Dodging and Burning to give density to the images is the final touch. HLS always! Color balance and, sometimes, Photo Filtre - I play a lot with colors :D
I have a great tip and this is not a paid pitch. Buy Blake's Palette Effects tool and videos. That will take you 90% of the way. The rest is practice, practice, practice
Great points, Blake. Especially about walking away for a while. I do that with my artwork in general. I get to the point where everything is looking awesome and I think I'm finished, then I take a break and when I come back I start seeing things I totally overlooked. Maybe a missing shadow, a highlight out of place, or color issues. As they say, the devil is in the details and after so long your brain starts overlooking those details, but those details can make or break your work.
No doubt you’re the “Color Maestro”. I have learned more about color theory from you in the past 18 months than in all the other books & videos I’ve seen in the last 45 years. I think I will start referring to you as “Professor C” !
Thank you. You're the best RU-vid teacher in my opinion. Will buy some f64 Academy gear soon to show my support for you and your channel. Plus I like the color and your logo is awesome!!
Another great video Blake and a couple or so new tips I've learnt = very useful and helpful...and as mentioned in the comments below, the sunglasses analogy really works. I never thought of it that way before, but it's so true....I love the way you dive into something, trying to find answers, trying (even) to find the questions to find answers to, then piecing it all together and presenting you findings, methodology and conclusions, to us, with the hope that we can then take this and apply to our own work, digest it, thoroughly understand it and maybe even expand upon it ourselves..yes, you're pretty much a 'Sherlock Holmes' character in that respect, with a fresh, enthusiastic approach, which comes from a slightly left-field perspective and is so much more fun, interesting, entertaining and genuinely useful, and transferable to ones own work and projects, than the majority of Ps 'musings and tutorials' you see on here....Great stuff!...
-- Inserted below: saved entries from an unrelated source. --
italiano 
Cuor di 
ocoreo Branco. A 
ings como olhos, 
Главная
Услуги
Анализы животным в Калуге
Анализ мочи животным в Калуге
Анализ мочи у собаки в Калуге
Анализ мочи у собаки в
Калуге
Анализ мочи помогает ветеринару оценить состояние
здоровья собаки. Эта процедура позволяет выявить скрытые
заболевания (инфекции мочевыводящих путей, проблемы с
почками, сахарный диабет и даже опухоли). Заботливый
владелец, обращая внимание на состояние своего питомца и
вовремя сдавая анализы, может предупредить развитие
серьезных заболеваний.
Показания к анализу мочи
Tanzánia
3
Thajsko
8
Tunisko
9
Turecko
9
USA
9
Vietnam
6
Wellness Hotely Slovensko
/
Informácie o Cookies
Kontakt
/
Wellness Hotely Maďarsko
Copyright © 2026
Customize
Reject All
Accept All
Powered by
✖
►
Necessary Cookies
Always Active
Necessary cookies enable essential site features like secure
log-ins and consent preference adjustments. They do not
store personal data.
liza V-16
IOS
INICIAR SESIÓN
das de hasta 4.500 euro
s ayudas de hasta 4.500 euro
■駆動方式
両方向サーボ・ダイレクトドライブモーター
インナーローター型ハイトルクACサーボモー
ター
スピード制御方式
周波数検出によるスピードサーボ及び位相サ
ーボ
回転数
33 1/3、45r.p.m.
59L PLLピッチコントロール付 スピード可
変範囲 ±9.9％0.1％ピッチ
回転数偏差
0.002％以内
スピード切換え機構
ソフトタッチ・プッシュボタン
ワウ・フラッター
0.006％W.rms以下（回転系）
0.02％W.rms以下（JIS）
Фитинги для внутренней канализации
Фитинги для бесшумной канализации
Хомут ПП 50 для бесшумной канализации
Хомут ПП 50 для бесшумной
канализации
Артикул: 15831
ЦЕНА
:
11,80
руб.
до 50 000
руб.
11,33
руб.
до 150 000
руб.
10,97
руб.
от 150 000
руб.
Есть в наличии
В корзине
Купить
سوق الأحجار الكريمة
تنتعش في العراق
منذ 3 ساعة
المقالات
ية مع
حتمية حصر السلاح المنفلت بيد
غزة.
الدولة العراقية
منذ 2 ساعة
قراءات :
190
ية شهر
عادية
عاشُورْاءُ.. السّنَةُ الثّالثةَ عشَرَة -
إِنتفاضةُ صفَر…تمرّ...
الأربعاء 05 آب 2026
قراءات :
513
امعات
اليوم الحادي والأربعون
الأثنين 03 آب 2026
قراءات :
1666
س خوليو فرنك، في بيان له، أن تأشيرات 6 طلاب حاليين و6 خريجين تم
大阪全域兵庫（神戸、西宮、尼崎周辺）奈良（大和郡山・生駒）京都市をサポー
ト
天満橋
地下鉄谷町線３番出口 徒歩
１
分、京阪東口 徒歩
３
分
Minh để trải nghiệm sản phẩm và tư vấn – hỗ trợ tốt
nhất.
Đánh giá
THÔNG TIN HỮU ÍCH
Thank you so much! You have me pegged 😁 that's exactly how I operate! I really appreciate your kind and thoughtful feedback. It keeps me energized to keep on going!
Excelente, as always! I'm struggling here exactly with this issue - trying to give life to a lifeless very old illustrations. I'm very conscious about color theory (I wrote a book about it), but we often seem to forget what we know - haha! 'Walk away for some time': priceless! Thank you (again and again) for this video Blake and all the tips and knowledge you always gives us with such great energy and good vibes :)
Salvador Dali the painter, said in one of his books he used a special colored shell that he used as his reference to keep on track with his colors. He said it more or less was his way of gauging his colors. So some walk away, others use devices to keep their color balance.
Great video! Only just discovered your channel but found it really valuable. Is there a way of bringing up the colour wheel to see the harmonies and what's actually being used in the image? Like you did in the bottom left of the screen?
Thanks so much! I actually don't know what I'm doing with audio, haha. I have a yeti x that has preamp software, I use one of their presets and just roll with it with some mild OBS audio filters that I googled. I'm glad it sounds good though, because I have no idea what I'm doing with audio.
Very nice, I thought you might have done this in camera raw. But I guess you could start there and then do added adjustments or either one. Enjoy your videos.
Thank you, Blake. All your videos are super useful! I have a question about the second advice. Is there a way to check the distribution of colors in an image on the color wheel?
Blake in your tutorials you stress to start your editing process in Basic followed by calibration and then colour mixer. My question to you is is selective colour a better option than colour mixer? What are your thoughts
Selective color is in Photoshop, not in ACR. In a raw workflow you'd use color mixer to get the colors looking as best you can. Then in ps use selective color to modify and refine them further.
Hi Blake: This was a very informative video. I don't have an artistic background so understanding Colour Theory and Colour Grading has been a challenge for me. I can relate to your use of the sliders to 'nuke' the colours so this will be very helpful. With more practice, I hope to get more comfortable with this entire concept. Regards, Keith P.S. I am a Canadian so we spell colour with a 'u'. L.O.L.
Meh, sometimes, but not as much as I used to. I think once you get really good in Ps (you can do just about anything with the tools) and you are in touch with your vision for the piece, it gets easier and you do that less and less.
Very often, yes. I have two light setups, full brightness like normal lighting, and RU-vid lighting. I often find myself working in the RU-vid lighting, it's not as blurple as it looks on camera. That's a white balance trick mixed with the colored lights.